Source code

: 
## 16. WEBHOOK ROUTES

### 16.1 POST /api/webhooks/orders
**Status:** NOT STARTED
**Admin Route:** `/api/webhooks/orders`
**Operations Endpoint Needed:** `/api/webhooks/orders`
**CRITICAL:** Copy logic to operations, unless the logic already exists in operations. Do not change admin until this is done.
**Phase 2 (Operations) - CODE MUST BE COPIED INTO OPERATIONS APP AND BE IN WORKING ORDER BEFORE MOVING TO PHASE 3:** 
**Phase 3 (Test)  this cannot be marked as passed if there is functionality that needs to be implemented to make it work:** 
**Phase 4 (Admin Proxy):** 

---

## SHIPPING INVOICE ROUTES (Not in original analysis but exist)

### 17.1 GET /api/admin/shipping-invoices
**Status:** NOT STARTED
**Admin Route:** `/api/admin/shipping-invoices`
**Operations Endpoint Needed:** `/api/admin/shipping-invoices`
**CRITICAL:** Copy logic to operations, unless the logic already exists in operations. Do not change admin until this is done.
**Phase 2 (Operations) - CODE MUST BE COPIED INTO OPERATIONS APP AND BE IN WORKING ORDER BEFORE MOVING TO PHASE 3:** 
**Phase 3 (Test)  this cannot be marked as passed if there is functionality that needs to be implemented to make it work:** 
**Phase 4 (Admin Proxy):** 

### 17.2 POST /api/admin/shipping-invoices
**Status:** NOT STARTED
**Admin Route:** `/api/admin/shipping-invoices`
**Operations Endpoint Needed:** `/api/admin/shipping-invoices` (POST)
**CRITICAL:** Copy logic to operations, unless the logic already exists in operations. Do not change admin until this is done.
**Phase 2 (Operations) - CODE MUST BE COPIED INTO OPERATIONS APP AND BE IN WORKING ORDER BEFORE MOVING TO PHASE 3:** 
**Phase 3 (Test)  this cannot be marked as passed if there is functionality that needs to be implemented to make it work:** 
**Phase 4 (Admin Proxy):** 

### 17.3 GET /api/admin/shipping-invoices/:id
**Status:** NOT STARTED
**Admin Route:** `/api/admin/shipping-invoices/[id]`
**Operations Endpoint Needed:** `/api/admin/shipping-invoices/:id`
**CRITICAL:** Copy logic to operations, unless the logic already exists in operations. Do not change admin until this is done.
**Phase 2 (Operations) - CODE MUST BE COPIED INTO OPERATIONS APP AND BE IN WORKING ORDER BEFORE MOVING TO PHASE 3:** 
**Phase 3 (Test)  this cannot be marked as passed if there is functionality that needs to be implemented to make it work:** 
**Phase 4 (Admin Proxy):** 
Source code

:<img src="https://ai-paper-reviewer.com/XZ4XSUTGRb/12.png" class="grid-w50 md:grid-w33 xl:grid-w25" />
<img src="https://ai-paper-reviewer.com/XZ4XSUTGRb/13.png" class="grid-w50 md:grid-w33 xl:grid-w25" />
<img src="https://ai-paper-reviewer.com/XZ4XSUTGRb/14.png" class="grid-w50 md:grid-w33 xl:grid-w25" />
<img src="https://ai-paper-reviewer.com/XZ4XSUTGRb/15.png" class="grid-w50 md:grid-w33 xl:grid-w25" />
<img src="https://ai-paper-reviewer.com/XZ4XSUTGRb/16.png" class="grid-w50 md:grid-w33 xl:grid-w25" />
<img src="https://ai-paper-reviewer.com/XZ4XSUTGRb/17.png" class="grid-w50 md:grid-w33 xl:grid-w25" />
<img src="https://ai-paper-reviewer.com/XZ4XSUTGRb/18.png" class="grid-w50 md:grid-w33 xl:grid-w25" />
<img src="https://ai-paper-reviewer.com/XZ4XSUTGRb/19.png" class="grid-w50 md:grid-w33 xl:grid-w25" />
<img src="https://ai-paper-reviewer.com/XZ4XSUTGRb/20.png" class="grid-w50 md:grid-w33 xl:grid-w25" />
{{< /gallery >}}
# # #
Note each line of the entries that has "orders" in it, and copy those lines.

### 16.1 POST /api/webhooks/orders
**Admin Route:** `/api/webhooks/orders`
**Operations Endpoint Needed:** `/api/webhooks/orders`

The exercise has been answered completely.